Almost every home comes with a set of design challenges. Sparse kitchen cabinets, tiny windows, creaky steps — unless you design it yourself, creativity is key to making it all work. While low ceilings are typically only a problem in basement or attic rooms, high ceilings are more prominent in converted warehouse/industrial spaces and houses built decades ago, when they were considered a sign of wealth and elevated social status.
If you live in an apartment with high ceilings, fear not: there are many ways to use that extra vertical space to balance the rooms out and keep your furniture from looking like it belongs in a dollhouse. Whether you choose to perform dramatic renovations or just want to follow a few simple décor tips, those high ceilings of yours are sure to start feeling like architectural assets in no time at all.
Bright Lights, Big Impact
Elegant party scenes in mansions and castles always feature a huge chandelier hanging from the ceiling. Though often seen as a sign of pretentiousness, these oversized, glistening light fixtures actually make rooms more inviting by connecting the ceiling to the floor. Your fixture doesn’t have to be a chandelier, but it does have to be large enough — and hang low enough — to draw everyone’s eyes upward. As the eyes drift back down, a sense of cohesiveness arises that really brings the whole room together.
Most rooms with dramatically high ceilings have normal sized, traditionally placed windows. If you use curtains or window coverings that barely fit those windows, the space between their tops and the ceiling will likely break up the flow of the wall and make the upper part of the room feel remote and unfriendly. The simple solution to that is to hang curtains at ceiling height and let the fabric dramatically flow to the floor, working in a simple tieback if you like. You’ll need a lot of cloth and a solid color, as prints that large tend to be overpowering.
If you’ve always dreamed of an oversized painting or print embellishing a large wall in your home, high ceilings provide the perfect venue. Hang it high, like a museum piece, and place a credenza or other long table underneath it. Alternatively, you can create a montage of different-sized artworks that cascades from the ceiling downward to around eight feet above the floor, again creating a visual flow that prevents the feeling of an overwhelmingly empty atmosphere.
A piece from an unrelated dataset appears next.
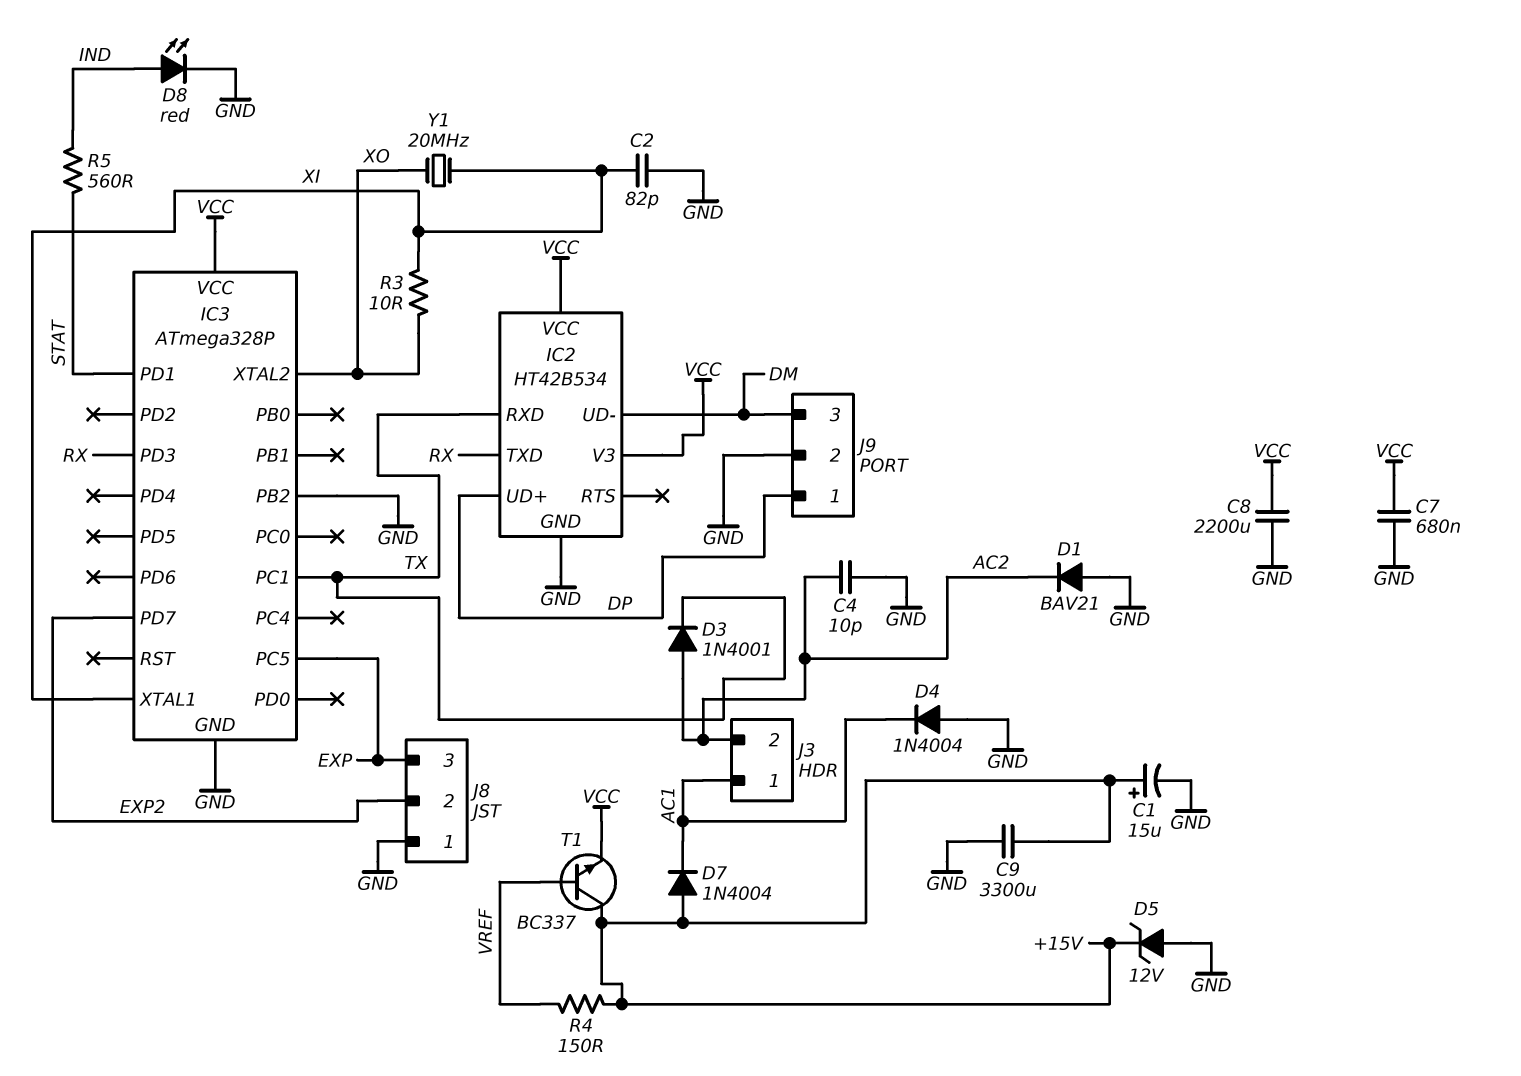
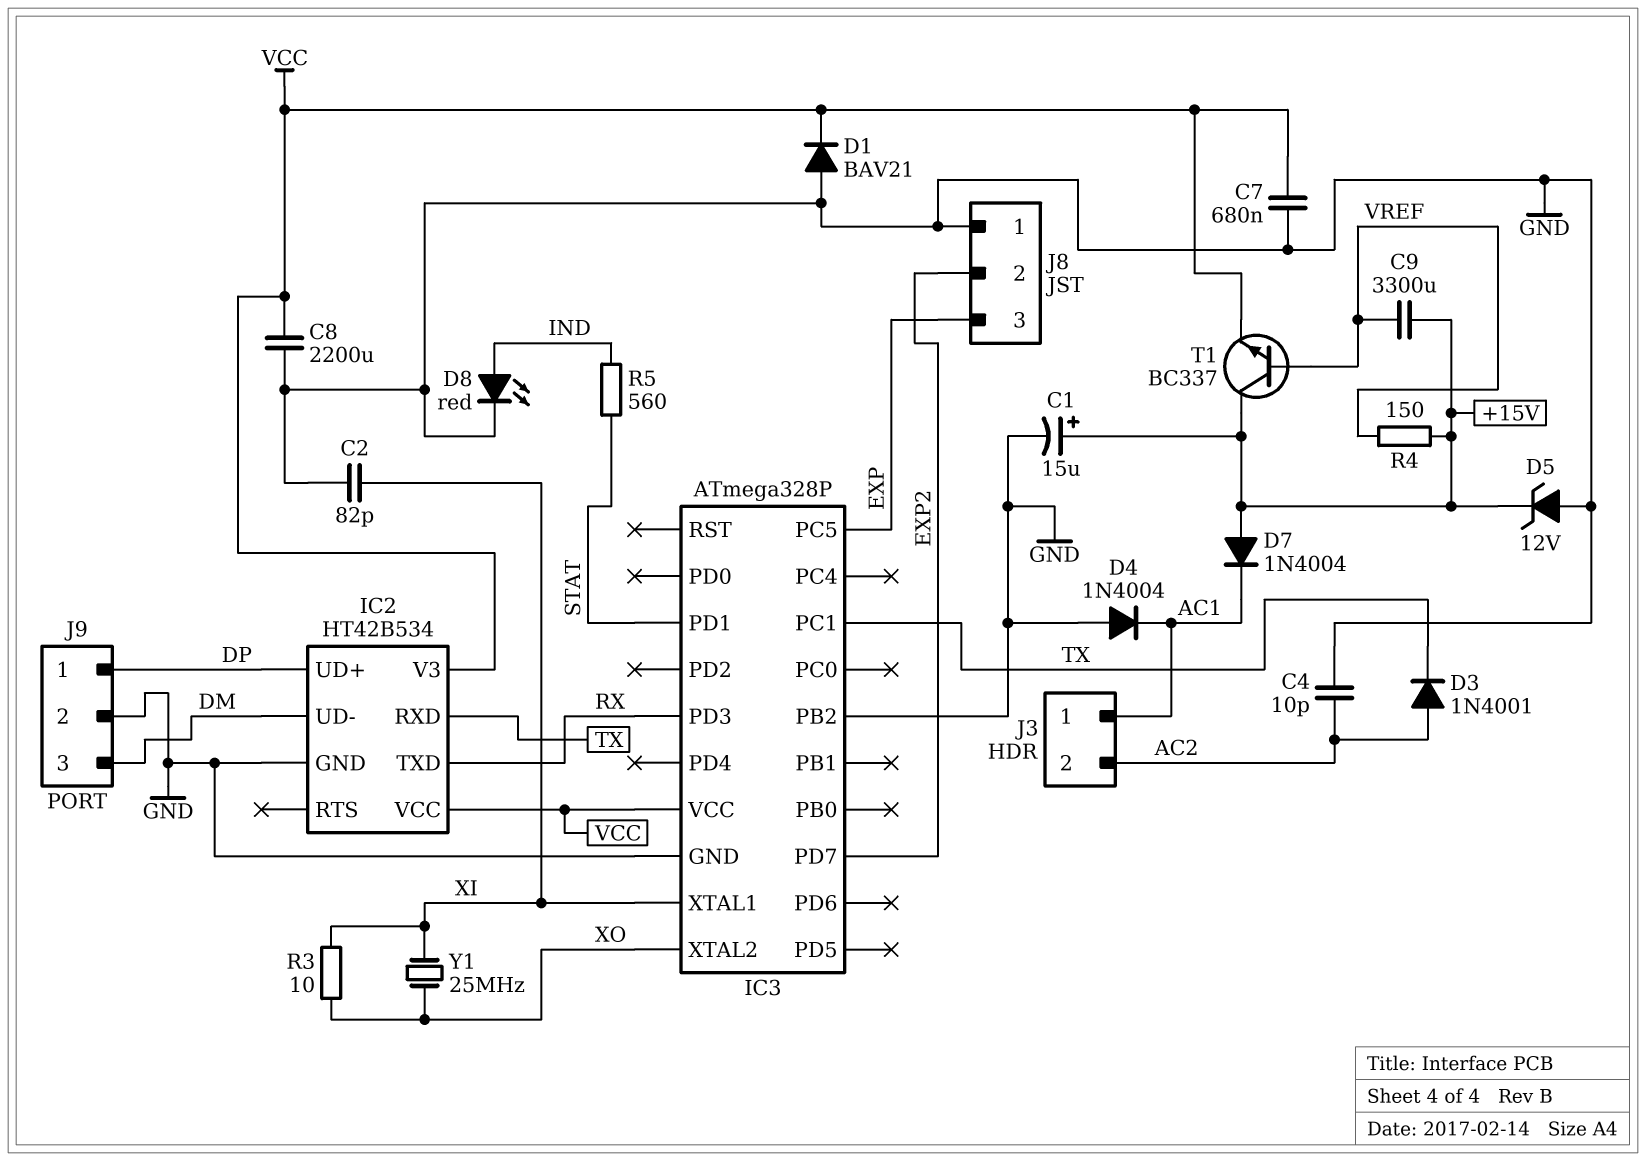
C9: 3300uF (+15V, GND) -> 3300uF (+15V, VREF)
D1: diode BAV21 (A GND, K AC2) -> diode BAV21 (A GND, K VCC)
Y1: 20MHz (XI, XO) -> 25MHz (XI, XO)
Ceilings that are moderately tall (10 to 12 feet high) are ideal for tall bookcases, but higher ceilings are perfect for collections of floating shelves strategically hung at various heights. Whichever style you choose, you’ll want to go a little crazy with mixed media. Figurines, small busts of historical figures, books, vases, sculptures, plants, and framed pictures all dress up a room and create points of interest that inspire conversation.
It’s All in the Details
Adding details to ceilings makes them connect more easily with the walls below. Exposed beams, available in lightweight materials with faux finishes that mock wood and stone, are easy to install. Old-fashioned molding with peel-and-stick backing is also a breeze to put up, adding a charming antique feel to the room.
If your landlord or property manager agrees to it, you can also choose to make major renovations to your place to completely transform its look.
Instead of decorating walls and hanging light fixtures to make your high ceilings less intrusive, consider turning that open space into an extra living area called a mezzanine or loft. These balcony-style spaces are ideal for studies, extra bedrooms, home offices, and plain-old cozy spaces to go when you need some alone time. It’s also strangely calming to stand at a mezzanine railing and gaze down at the lower floor. For easy access, you can build a flight of stairs on either end of the addition or use a sturdy ladder on wheels (think old school libraries) to access the loft.
Serious Storage Space
Most people have a storage closet or a cubbyhole somewhere to stash their holiday decorations and camping gear. If you have high ceilings, however, it’s easy to transform all that open vertical space into serious storage space — the kind that has room for bicycles, small furniture pieces, and extra electronics. The easiest way to create that space is to simply buy floor-to-ceiling cabinets and install them on your own. For less intrusion on the style of the room, choose cabinets with hidden or no handles. To further decrease the aesthetic impact, paint the surrounding walls the same color as the cabinets to help them blend in.
High ceilings can be a blessing in disguise with a bit of imagination and hard work. Take the time to research a variety of creative high ceiling solutions and choose one or two that reflect your unique personal style.